I followed that link, it left me on the search results page with the wikipedia article up top so I went there and used Edit->Find to see every occurrence of the word switch. They were all in one short section with no diagrams.

Switches

Two or more switches in series form a logical AND; the circuit only carries current if all switches are closed. See AND gate.

And that's it.

1 lightbulb and 1 switch connected to power, calculate the load:

Consider them to be resistors in parallel with the switch being either infinite or zero ohms. Open switch, the load is the resistor, all current flows through the resistor. Close the switch and tell me what current flows through the resistor.

I see internet examples of wiring 2 switches in parallel with a light bulb, but the parallel switches are in series with the light bulb.

GoForSmoke: ... the parallel switches are in series with the light bulb.

of course, who said something else?

If you want the mechanical switch to override the relay (only other switch) then you will need something besides a wired OR-gate made of the two. Yes, switches wired in parallel make an OR-gate.

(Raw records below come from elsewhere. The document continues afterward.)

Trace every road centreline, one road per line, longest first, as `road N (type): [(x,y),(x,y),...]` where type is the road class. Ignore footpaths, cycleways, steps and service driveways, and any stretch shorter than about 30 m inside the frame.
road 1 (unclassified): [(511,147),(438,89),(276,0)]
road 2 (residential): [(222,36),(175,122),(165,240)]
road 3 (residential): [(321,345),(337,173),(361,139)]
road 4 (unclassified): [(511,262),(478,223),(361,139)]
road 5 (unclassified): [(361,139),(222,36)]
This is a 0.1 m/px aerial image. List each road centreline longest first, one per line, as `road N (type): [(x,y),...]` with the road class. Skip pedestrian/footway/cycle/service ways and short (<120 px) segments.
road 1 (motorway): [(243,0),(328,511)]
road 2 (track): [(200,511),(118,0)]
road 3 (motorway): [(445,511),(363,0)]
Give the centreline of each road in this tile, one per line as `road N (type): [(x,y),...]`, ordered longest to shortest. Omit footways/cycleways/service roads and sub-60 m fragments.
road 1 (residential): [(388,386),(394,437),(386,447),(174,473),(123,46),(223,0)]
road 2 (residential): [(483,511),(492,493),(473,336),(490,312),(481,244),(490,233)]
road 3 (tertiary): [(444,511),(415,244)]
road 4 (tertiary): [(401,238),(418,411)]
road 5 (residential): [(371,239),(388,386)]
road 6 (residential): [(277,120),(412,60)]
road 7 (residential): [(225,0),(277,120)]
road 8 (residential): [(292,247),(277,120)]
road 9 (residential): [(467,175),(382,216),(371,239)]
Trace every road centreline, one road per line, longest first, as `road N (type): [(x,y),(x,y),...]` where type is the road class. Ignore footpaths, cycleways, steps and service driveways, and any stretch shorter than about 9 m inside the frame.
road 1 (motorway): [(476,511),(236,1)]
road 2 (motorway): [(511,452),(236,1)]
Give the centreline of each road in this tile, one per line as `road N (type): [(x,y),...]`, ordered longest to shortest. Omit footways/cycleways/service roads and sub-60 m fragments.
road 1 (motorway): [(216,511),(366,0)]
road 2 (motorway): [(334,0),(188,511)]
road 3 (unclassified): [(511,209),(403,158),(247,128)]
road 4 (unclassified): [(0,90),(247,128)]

Actually the relay controls power to the bulb and the one switch overrides power to the bulb. I would put the switch in series with the bulb since in parallel with the bulb the switch would short the power.

OP needs the switch if the ESP is not powered and then I assume the relay is open

3-way switch circuit with traveler, using a NO/NC relay and a 3-way (SPDT) manual switch is how to have a light controlled both by mcu and a manual switch. I mentioned this in post #1. Activating either mcu or manual switch toggles the state of the light. If mcu fails, it's a normal, manual light switch.

All of this other crap came about as the OP's combination of inherent distrust in the reliability of devices and the paramount importance that this one light, being the sole source of light and warmth for 10 families, means it must be 100.1% workable even when it doesn't.